The Ohio Dept. of Transportation has suspended construction work during the holiday, but Interstate 75 still has projects that could impact travel through Dayton and Piqua. In Dayton, three lanes will be open for southbound drivers and two lanes will be available for northbound motorists. In Piqua near U.S. 36, two lanes will remain open in both directions.

“The best defense for preventing crashes, injuries and fatalities is avoiding distracted driving, wearing your seat belt and not drinking and driving,” said ODOT Director Jerry Wray.

Traffic deaths down statewide

At current pace, the number of people killed on Ohio’s roadways will be fewer than 1,000, the first time that could happen since the Ohio State Highway Patrol began tracking the statistic in 1936.

Through Nov. 26, the OSHP said 888 confirmed and provisional fatalities have occurred during 805 incidents.

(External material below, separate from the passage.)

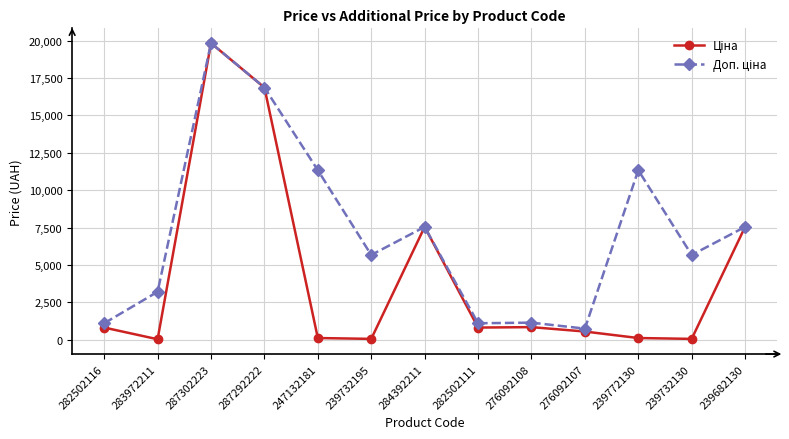

Which category has the highest value across all series?

287302223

The lowest yearly death number was 1,016 in 2011, which was followed by a jump to 1,122 deaths in 2012. At this time last year, there had been 1,040 confirmed fatalities on Ohio’s roads.

Shirey said having the OSHP’s staff level up to normal for the first time in years has helped.

“We’re up to full speed and I think that’s helped contribute to the fact that fatals are going down,” he said. “It’s just awareness, education and enforcement are the main three things.”

Among counties in the area, only Montgomery County has seen a big increase in traffic fatalities in 2013, with eight more than at this stage last year. Greene County is down 12 deaths compared to this time in 2012. Preble and Darke down 10 fatalities each, Warren and Butler down eight apiece, Miami is down two and Clark is even compared to last year.